The case involves a Colorado website designer, Lorie Smith, who planned to expand her business to serve couples getting married. Because of her religious convictions, she wanted to post a statement on her site to say that she would not offer her services for same-sex weddings.

But a federal appeals court ruled that her refusal and her proposed statement would violate Colorado’s anti-discrimination law.

In a brief order, the Supreme Court said it would take up the case to consider “whether applying a public-accommodation law to compel an artist to speak or stay silent violates the Free Speech Clause of the First Amendment.”

The court will hear the case in its next term, which begins in October.

Smith’s lawyers, in urging the court to take up the issue, said the Colorado law “compels speech based on viewpoint, and creates a pro-LGBT gerrymander by requiring religious artists to celebrate same-sex marriage while allowing other artists to decline messages like ‘God is dead.’”

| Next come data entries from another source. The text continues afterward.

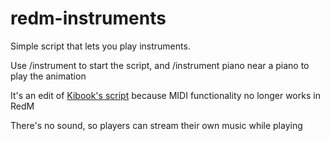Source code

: # redm-instruments
Simple script that lets you play instruments.

Use /instrument to start the script, and /instrument piano near a piano to play the animation

It's an edit of [Kibook's script](https://github.com/kibook/redm-instruments) because MIDI functionality no longer works in RedM

There's no sound, so players can stream their own music while playing

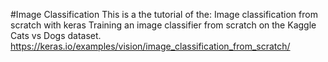 #Image Classification
This is a the tutorial of the: Image classification from scratch with keras
Training an image classifier from scratch on the Kaggle Cats vs Dogs dataset.
https://keras.io/examples/vision/image_classification_from_scratch/
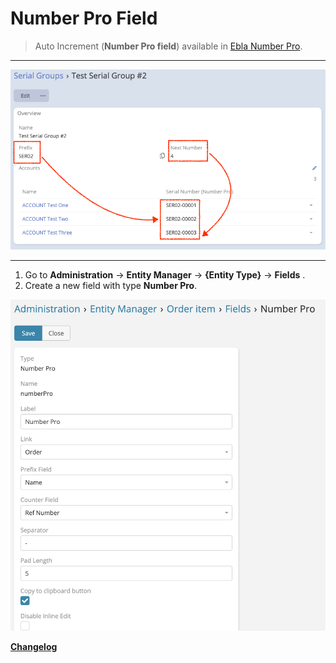 # Number Pro Field <a href="https://www.eblasoft.com.tr/espocrm-extension-page/number-pro" target="_blank" id="ext-version" data-id="64c26b6e0a7a7f3f7"></a>

> Auto Increment (**Number Pro field**) available
> in [Ebla Number Pro](https://www.eblasoft.com.tr/espocrm-extension-page/number-pro).

---

![Number Pro Field](../../_static/images/extensions/number-pro/number-pro-field.png)

---

1. Go to **Administration** -> **Entity Manager** -> **{Entity Type}** -> **Fields** .
2. Create a new field with type **Number Pro**.

![Number Pro Field](../../_static/images/extensions/number-pro/number-pro-field-op.png)


**<font color=gray> [Changelog](changelog.md) </font>**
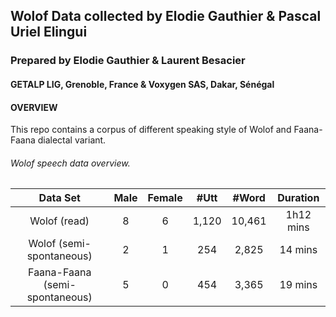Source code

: ## Wolof Data collected by Elodie Gauthier & Pascal Uriel Elingui 
### Prepared by Elodie Gauthier & Laurent Besacier
#### GETALP LIG, Grenoble, France & Voxygen SAS, Dakar, Sénégal    
     
     
#### OVERVIEW    

This repo contains a corpus of different speaking style of Wolof and Faana-Faana dialectal variant.
                
######   Wolof speech data overview.

**Data Set**		       | **Male** | **Female** | **#Utt** | **#Word** | **Duration** |
:-----------------------------:|:--------:|:----------:|:--------:|:---------:|:------------:|
Wolof (read)		       |    8     |     6      |   1,120  |  10,461   |   1h12 mins  |
Wolof (semi-spontaneous)       |    2     |     1      |    254   |   2,825   |     14 mins  |
Faana-Faana (semi-spontaneous) |    5     |     0      |    454   |   3,365   |     19 mins  |
 
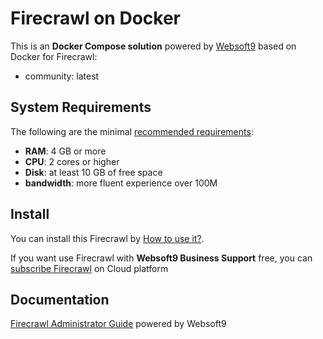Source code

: # Firecrawl on Docker  

This is an **Docker Compose solution** powered by [Websoft9](https://www.websoft9.com) based on Docker for Firecrawl:


 - community:  latest


## System Requirements

The following are the minimal [recommended requirements](https://www.firecrawl.dev):

* **RAM**: 4 GB or more
* **CPU**: 2 cores or higher
* **Disk**: at least 10 GB of free space
* **bandwidth**: more fluent experience over 100M  

## Install

You can install this Firecrawl by [How to use it?](https://github.com/Websoft9/docker-library#how-to-use-it).   

If you want use Firecrawl with **Websoft9 Business Support** free, you can [subscribe Firecrawl](https://www.websoft9.com/apps) on Cloud platform

## Documentation

[Firecrawl Administrator Guide](https://support.websoft9.com/docs/firecrawl) powered by Websoft9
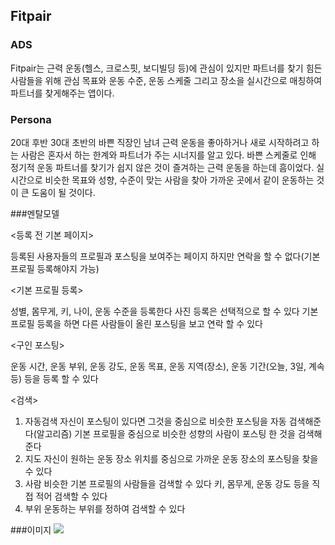 ## Fitpair

### ADS
Fitpair는 근력 운동(헬스, 크로스핏, 보디빌딩 등)에 관심이 있지만 파트너를 찾기 힘든 사람들을 위해 관심 목표와 운동 수준, 운동 스케줄 그리고 장소을 실시간으로 매칭하여 파트너를 찾게해주는 앱이다.

### Persona
20대 후반 30대 초반의 바쁜 직장인 남녀
근력 운동을 좋아하거나 새로 시작하려고 하는 사람은 혼자서 하는 한계와 파트너가 주는 시너지를 알고 있다. 바쁜 스케줄로 인해 정기적 운동 파트너를 찾기가 쉽지 않은 것이 즐겨하는 근력 운동을 하는데 흠이었다. 실시간으로 비슷한 목표와 성향, 수준이 맞는 사람을 찾아 가까운 곳에서 같이 운동하는 것이 큰 도움이 될 것이다.

###멘탈모델

<등록 전 기본 페이지>

등록된 사용자들의 프로필과 포스팅을 보여주는 페이지 하지만 연락을 할 수 없다(기본 프로필 등록해야지 가능)


<기본 프로필 등록>

성별, 몸무게, 키, 나이, 운동 수준을 등록한다
사진 등록은 선택적으로 할 수 있다
기본 프로필 등록을 하면 다른 사람들이 올린 포스팅을 보고 연락 할 수 있다

<구인 포스팅>

운동 시간, 운동 부위, 운동 강도, 운동 목표, 운동 지역(장소), 운동 기간(오늘, 3일, 계속 등) 등을 등록 할 수 있다


<검색>

1. 자동검색
자신이 포스팅이 있다면 그것을 중심으로 비슷한 포스팅을 자동 검색해준다(알고리즘)
기본 프로필을 중심으로 비슷한 성향의 사람이 포스팅 한 것을 검색해준다
2. 지도
자신이 원하는 운동 장소 위치를 중심으로 가까운 운동 장소의 포스팅을 찾을 수 있다
3. 사람
비슷한 기본 프로필의 사람들을 검색할 수 있다
키, 몸무게, 운동 강도 등을 직접 적어 검색할 수 있다
4. 부위
운동하는 부위를 정하여 검색할 수 있다

###이미지
<img src="https://raw.githubusercontent.com/jungwookoo/KUProtoypeCatalog2016Winter/master/JungwooKoo/Mockups/image/스크린샷%202016-01-26%20오전%2011.01.22.png">
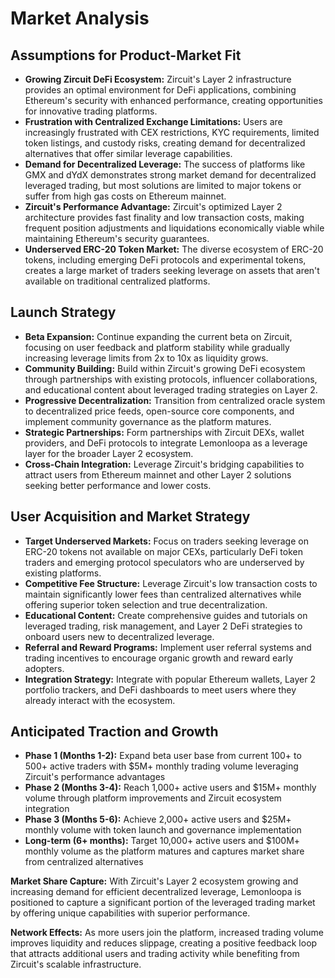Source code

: # Market Analysis

## Assumptions for Product-Market Fit

* **Growing Zircuit DeFi Ecosystem:** Zircuit's Layer 2 infrastructure provides an optimal environment for DeFi applications, combining Ethereum's security with enhanced performance, creating opportunities for innovative trading platforms.
* **Frustration with Centralized Exchange Limitations:** Users are increasingly frustrated with CEX restrictions, KYC requirements, limited token listings, and custody risks, creating demand for decentralized alternatives that offer similar leverage capabilities.
* **Demand for Decentralized Leverage:** The success of platforms like GMX and dYdX demonstrates strong market demand for decentralized leveraged trading, but most solutions are limited to major tokens or suffer from high gas costs on Ethereum mainnet.
* **Zircuit's Performance Advantage:** Zircuit's optimized Layer 2 architecture provides fast finality and low transaction costs, making frequent position adjustments and liquidations economically viable while maintaining Ethereum's security guarantees.
* **Underserved ERC-20 Token Market:** The diverse ecosystem of ERC-20 tokens, including emerging DeFi protocols and experimental tokens, creates a large market of traders seeking leverage on assets that aren't available on traditional centralized platforms.

## Launch Strategy

* **Beta Expansion:** Continue expanding the current beta on Zircuit, focusing on user feedback and platform stability while gradually increasing leverage limits from 2x to 10x as liquidity grows.
* **Community Building:** Build within Zircuit's growing DeFi ecosystem through partnerships with existing protocols, influencer collaborations, and educational content about leveraged trading strategies on Layer 2.
* **Progressive Decentralization:** Transition from centralized oracle system to decentralized price feeds, open-source core components, and implement community governance as the platform matures.
* **Strategic Partnerships:** Form partnerships with Zircuit DEXs, wallet providers, and DeFi protocols to integrate Lemonloopa as a leverage layer for the broader Layer 2 ecosystem.
* **Cross-Chain Integration:** Leverage Zircuit's bridging capabilities to attract users from Ethereum mainnet and other Layer 2 solutions seeking better performance and lower costs.

## User Acquisition and Market Strategy

* **Target Underserved Markets:** Focus on traders seeking leverage on ERC-20 tokens not available on major CEXs, particularly DeFi token traders and emerging protocol speculators who are underserved by existing platforms.
* **Competitive Fee Structure:** Leverage Zircuit's low transaction costs to maintain significantly lower fees than centralized alternatives while offering superior token selection and true decentralization.
* **Educational Content:** Create comprehensive guides and tutorials on leveraged trading, risk management, and Layer 2 DeFi strategies to onboard users new to decentralized leverage.
* **Referral and Reward Programs:** Implement user referral systems and trading incentives to encourage organic growth and reward early adopters.
* **Integration Strategy:** Integrate with popular Ethereum wallets, Layer 2 portfolio trackers, and DeFi dashboards to meet users where they already interact with the ecosystem.

## Anticipated Traction and Growth

* **Phase 1 (Months 1-2):** Expand beta user base from current 100+ to 500+ active traders with $5M+ monthly trading volume leveraging Zircuit's performance advantages
* **Phase 2 (Months 3-4):** Reach 1,000+ active users and $15M+ monthly volume through platform improvements and Zircuit ecosystem integration
* **Phase 3 (Months 5-6):** Achieve 2,000+ active users and $25M+ monthly volume with token launch and governance implementation
* **Long-term (6+ months):** Target 10,000+ active users and $100M+ monthly volume as the platform matures and captures market share from centralized alternatives

**Market Share Capture:** With Zircuit's Layer 2 ecosystem growing and increasing demand for efficient decentralized leverage, Lemonloopa is positioned to capture a significant portion of the leveraged trading market by offering unique capabilities with superior performance.

**Network Effects:** As more users join the platform, increased trading volume improves liquidity and reduces slippage, creating a positive feedback loop that attracts additional users and trading activity while benefiting from Zircuit's scalable infrastructure.
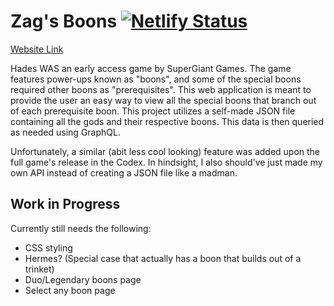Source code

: # Zag's Boons [![Netlify Status](https://api.netlify.com/api/v1/badges/0300e418-fa44-42cb-83ba-cea2ef86e58f/deploy-status)](https://app.netlify.com/sites/zagsboons/deploys)

[Website Link](https://zagsboons.netlify.app/)

Hades WAS an early access game by SuperGiant Games. The game features power-ups known as "boons", and some of the special boons required other boons as "prerequisites". This web application is meant to provide the user an easy way to view all the special boons that branch out of each prerequisite boon. This project utilizes a self-made JSON file containing all the gods and their respective boons. This data is then queried as needed using GraphQL.

Unfortunately, a similar (abit less cool looking) feature was added upon the full game's release in the Codex. In hindsight, I also should've just made my own API instead of creating a JSON file like a madman.

## Work in Progress
Currently still needs the following:
- CSS styling
- Hermes? (Special case that actually has a boon that builds out of a trinket)
- Duo/Legendary boons page
- Select any boon page
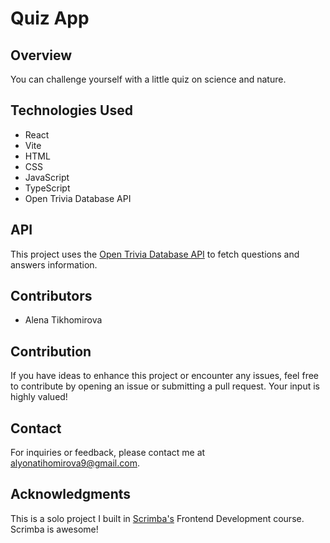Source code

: # Quiz App

## Overview

You can challenge yourself with a little quiz on science and nature.

<!-- ## Features

- **Feature:** description.

## Usage

1. Usage. -->

## Technologies Used

- React
- Vite
- HTML
- CSS
- JavaScript
- TypeScript
- Open Trivia Database API

## API

This project uses the [Open Trivia Database API](https://opentdb.com/) to fetch questions and answers information.

## Contributors

- Alena Tikhomirova

## Contribution

If you have ideas to enhance this project or encounter any issues, feel free to contribute by opening an issue or submitting a pull request. Your input is highly valued!

## Contact

For inquiries or feedback, please contact me at alyonatihomirova9@gmail.com.

## Acknowledgments

This is a solo project I built in [Scrimba's](https://scrimba.com/) Frontend Development course. Scrimba is awesome!
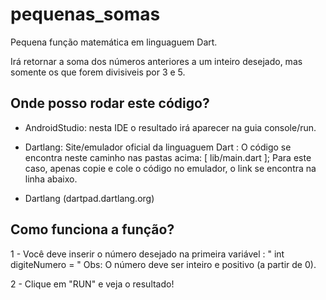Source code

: # pequenas_somas

Pequena função matemática em linguaguem Dart.

Irá retornar a soma dos números anteriores a um inteiro desejado, 
mas somente os que forem divisiveis por 3 e 5.

## Onde posso rodar este código?

- AndroidStudio: nesta IDE o resultado irá aparecer na guia console/run.

- Dartlang: Site/emulador oficial da linguaguem Dart :
    O código se encontra neste caminho nas pastas acima: [ lib/main.dart ];
    Para este caso, apenas copie e cole o código no emulador, o link se encontra na linha abaixo.
  
- Dartlang (dartpad.dartlang.org)

## Como funciona a função?

1 - Você deve inserir o número desejado na primeira variável : " int digiteNumero = "
    Obs: O número deve ser inteiro e positivo (a partir de 0).

2 - Clique em "RUN" e veja o resultado!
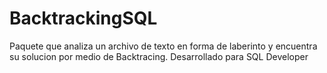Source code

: # BacktrackingSQL
Paquete que analiza un archivo de texto en forma de laberinto y encuentra su solucion por medio de Backtracing. Desarrollado para SQL Developer
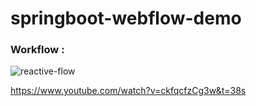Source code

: # springboot-webflow-demo

### Workflow :

![reactive-flow](https://user-images.githubusercontent.com/25712816/113294351-7f577880-9314-11eb-859e-23504ccdebaf.PNG)

https://www.youtube.com/watch?v=ckfqcfzCg3w&t=38s
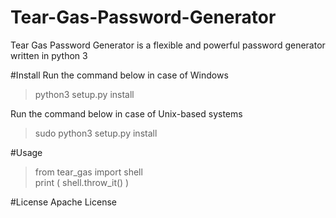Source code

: # Tear-Gas-Password-Generator
Tear Gas Password Generator is a flexible and powerful password generator written in python 3


#Install
Run the command below in case of Windows
>python3 setup.py install

Run the command below in case of Unix-based systems
>sudo python3 setup.py install

#Usage
>from tear_gas import shell    
>print ( shell.throw_it() )

#License
Apache License
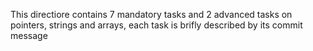 This directiore contains 7 mandatory tasks and 2 advanced tasks on pointers, strings and arrays, each task is brifly described by its commit message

The case is unusual because it does not involve a lawsuit filed by any customers who were denied service. Instead, it involves a dispute between the business owner and the state, which began when Smith sought an exemption from the law that bans discrimination on the basis of sexual orientation.

For that reason, Colorado urged the court not to take the case.

“The record contains no evidence that anyone has asked the company to create a website for a same-sex wedding, that Colorado has threatened enforcement, or that any future wedding website would convey a message that would be attributed to the company,” its lawyers said in their legal filings.

They said the state law is a straightforward regulation of commercial service and does not discriminate on the basis of religion because it treats all religions equally. Besides, the state said, even if a business offers a service that involves an expressive element, people assume that the message expresses the views of the customers, not the business.

The Supreme Court has repeatedly refused in the past to take up the issue raised by similar cases, involving wedding photographers, florists, and a Colorado baker. One potential question in those cases was whether such actions as baking a cake or arranging flowers were mainly expressive or simply amounted to offering a service or product.

In agreeing to hear this latest case, the court declined to take up a separate issue raised by Smith on whether the state’s actions violate her religious freedom. As teed up for the next term, the case presents this question: Is there a free-speech exception to laws intended to prevent discrimination?